Occupational Therapy and Physical Therapy
School Occupational and Physical Therapy programs are Related Services under IDEA and are provided when needed to support a student's success in his educational program. Physical Therapy services address positioning, mobility and access needs of students with disabilties. Occupational Therapy services address needs in the areas of tool use, self-help and work habits. The appropriateness and extent of these services are determined by the ARD committee and are based on assessment results and student need.
Speech and Language
School-based Speech Therapy supports the educational program for students who have a disorder in communication involving articulation, language, fluency and/or voice. Speech and Language Therapists work as members of a multidisciplinary team that serves children schoolwide in the development of communication and language skills needed for school success.

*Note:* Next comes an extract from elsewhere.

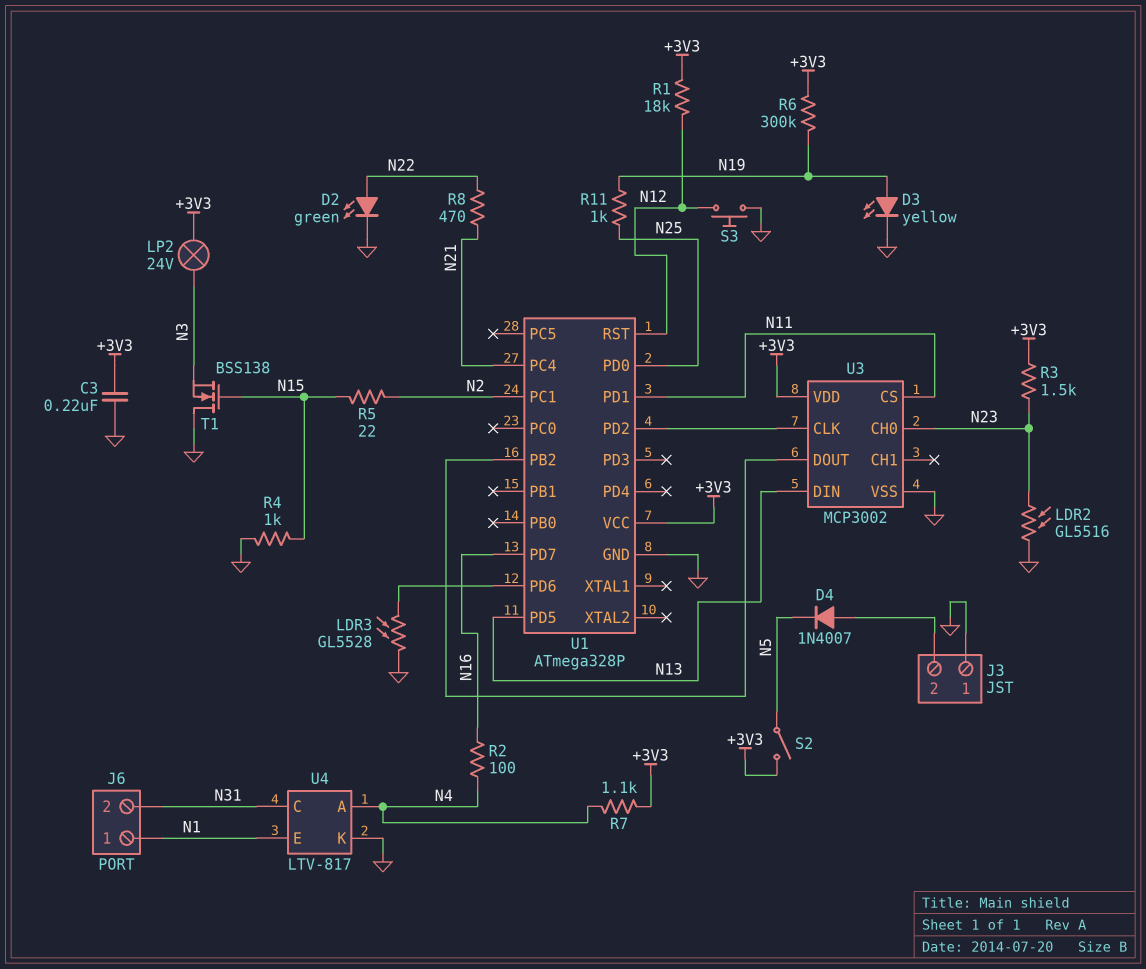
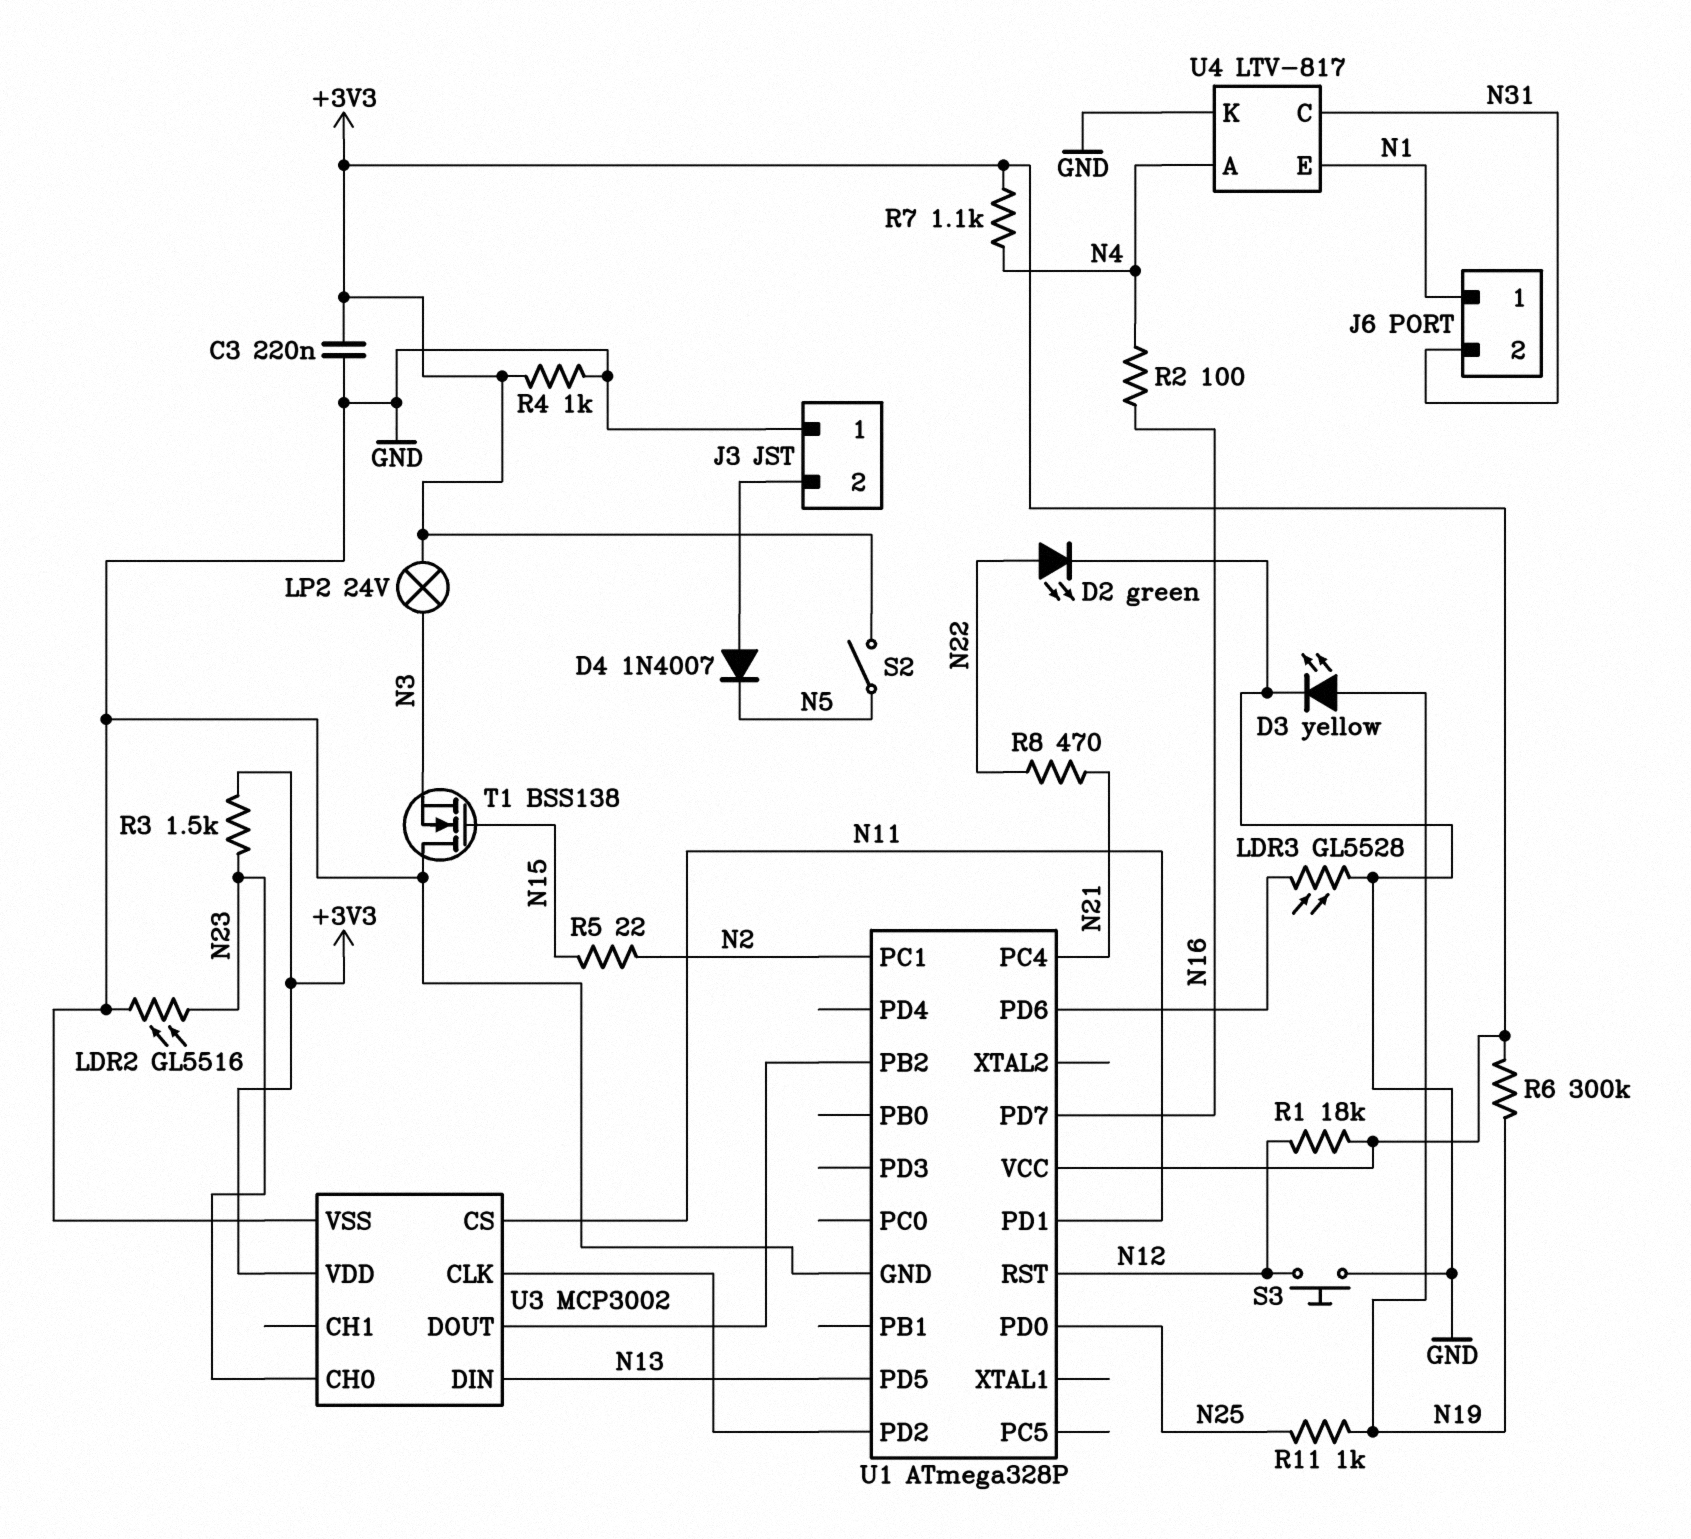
R4: 1k (GND, N15) -> 1k (+3V3, GND)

Adapted Physical Education is a service provided to students with disabilities who cannot safely and successfully engage in a general education PE program. Services range from consultation in the general education class to individualized adapted PE sessions. Adapted PE includes developmental gross motor activities, games and sports that follow the general PE curriculum and meet the developmental and physical needs of the individual student.

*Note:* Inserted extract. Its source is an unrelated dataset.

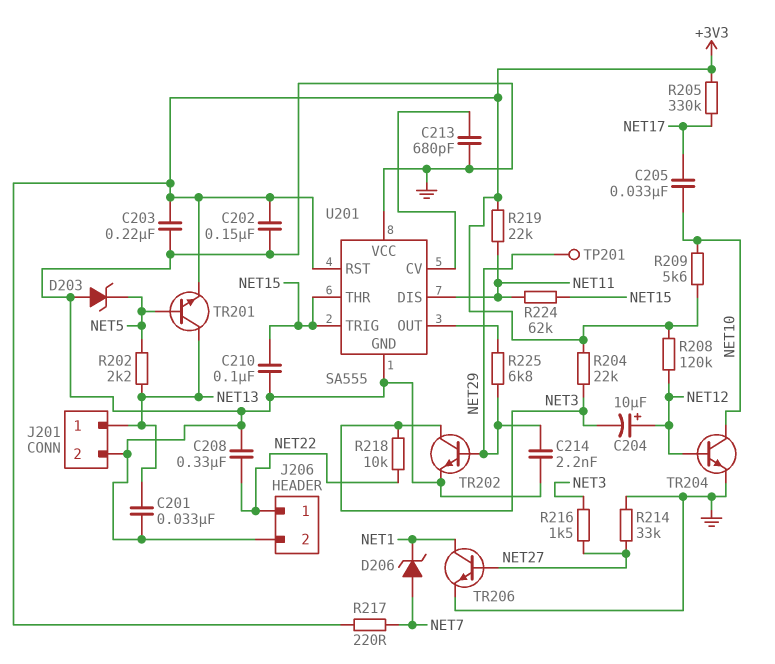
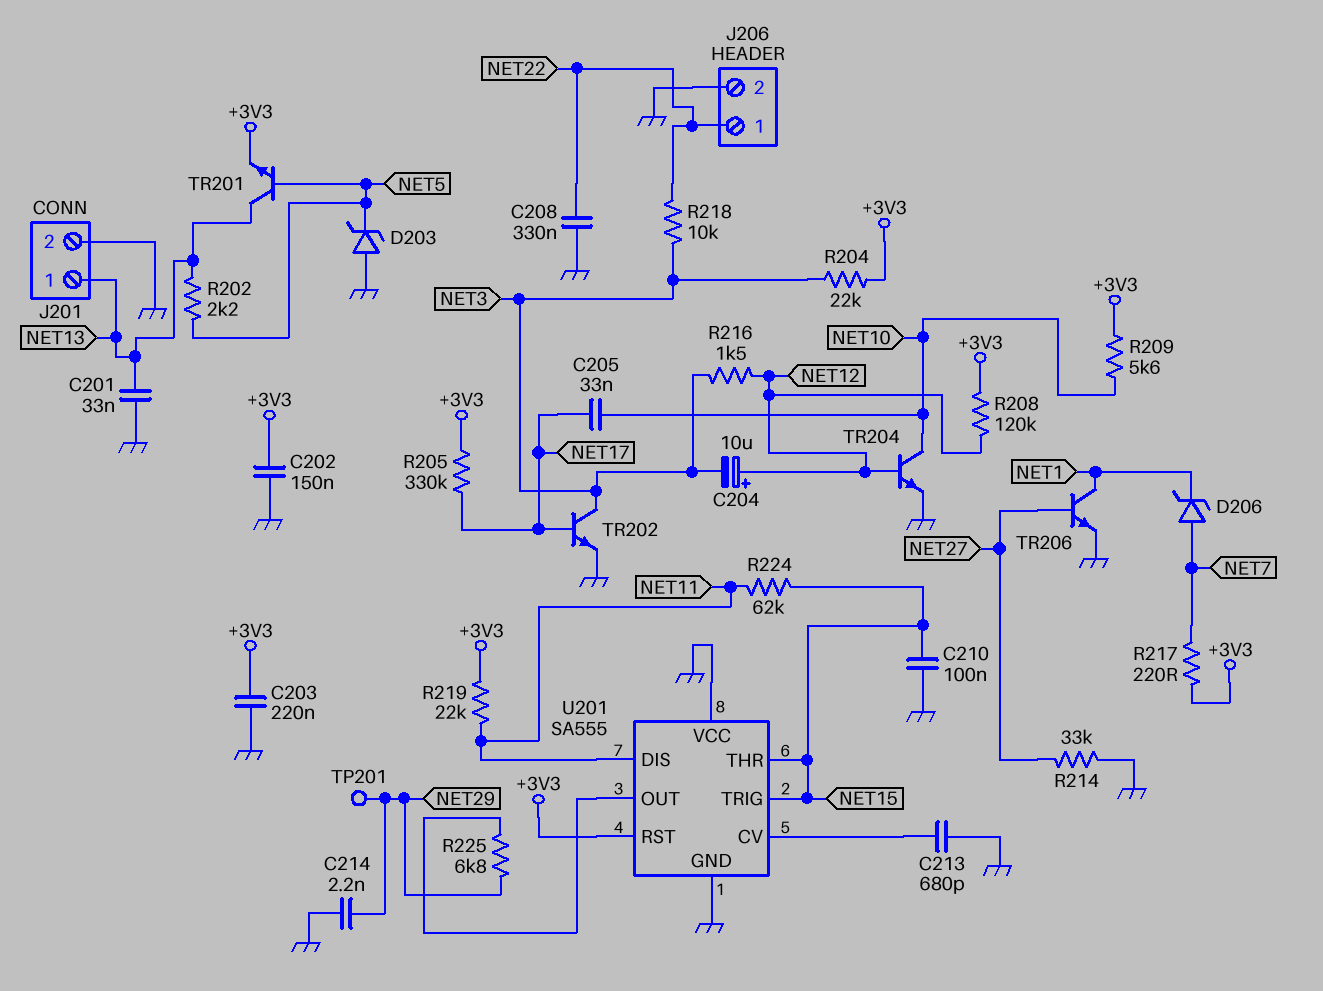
R216: 1.5k (NET3, NET27) -> 1.5k (NET3, NET12)
TR202: NPN (B NET29, C NET3, E GND) -> NPN (B NET17, C NET3, E GND)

Counseling is provided in order to enable students with disabilities to make measurable progress, or receive benefit from their IEPs. School-based counseling focuses on improving social, emotional and behavioral problems to support progress in the educational process. It may be provided as a direct service or as an indirect services. Direct services include face to face interactions with the student whereas indirect services are provided through consultation and support to other providers.
Audiological Services provides an evaluation by an Audiologist for children, birth-22 years of age. District schools refer students they suspect may have a hearing loss. The Audiologist also provides services to students in the Regional Day School Program for the Deaf; consultative services to students receiving itinerant services and support, and professional development regarding the use of residual hearing and amplification systems to teachers, staff and parents.
Transition Services focus attention on how each student's educational program can be planned to help the student meeth his/her goals for a successful transition to adulthood. Transition specialists assist in the planning and delivery of transition services for all students with disabilities, beginning at age 14 or younger, to prepare them for transition from school to adult living.